### Short problem A
Print everything in the variable resistor text from "A variable resistor in" down to "within the threads.".
### Short problem B
From the variable resistor text, list each part that the first sentence of the abstract says is either mounted on the base or wound about another part.

### Text passage
** Start **
Variable Resistor

Abstract

A variable resistor in which a resistive strip is mounted on a base, a threaded member is mounted on the base adjacent and parallel to the resistive strip, and a sliding contact element is wound about, and received within, the threads of the threaded member, a part of the element being in constant electrical engagement with the resistive strip. The free ends of the sliding contact element extend from the threaded member and engage the base on opposite sides thereof. Rotation of the threaded member urges a free end against the base, thereby relaxing the winding sufficiently for the contact to be moved along the threaded member within the threads.

Description

The present invention relates to a variable resistor capable of extremely fine adjustment, usable as such or as a potentiometer.
** End **
### Available data
** Start **
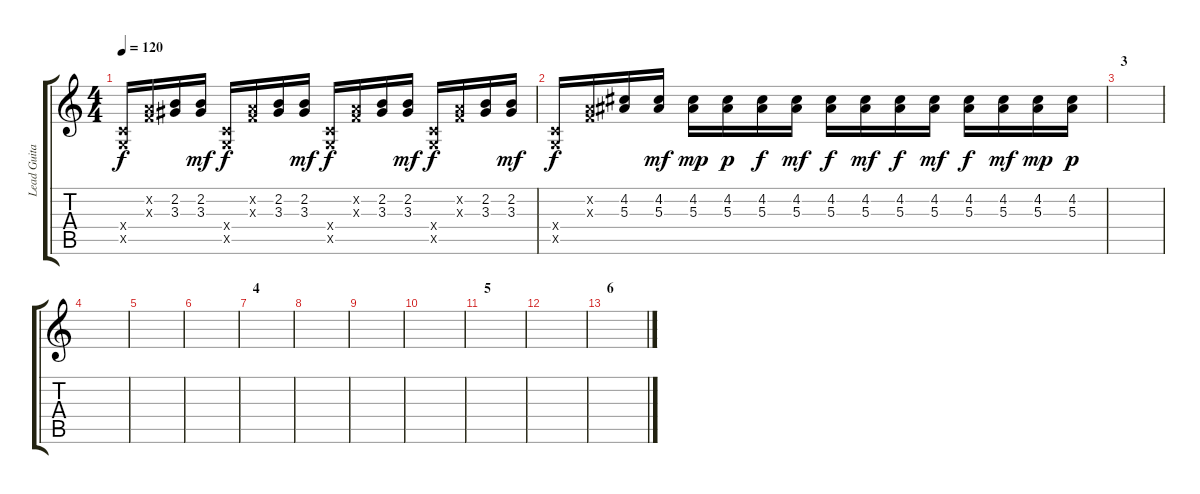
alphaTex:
** End **
### Task answer A
A variable resistor in which a resistive strip is mounted on a base, a threaded member is mounted on the base adjacent and parallel to the resistive strip, and a sliding contact element is wound about, and received within, the threads of the threaded member, a part of the element being in constant electrical engagement with the resistive strip. The free ends of the sliding contact element extend from the threaded member and engage the base on opposite sides thereof. Rotation of the threaded member urges a free end against the base, thereby relaxing the winding sufficiently for the contact to be moved along the threaded member within the threads.

### Task answer B
- resistive strip
- threaded member
- sliding contact element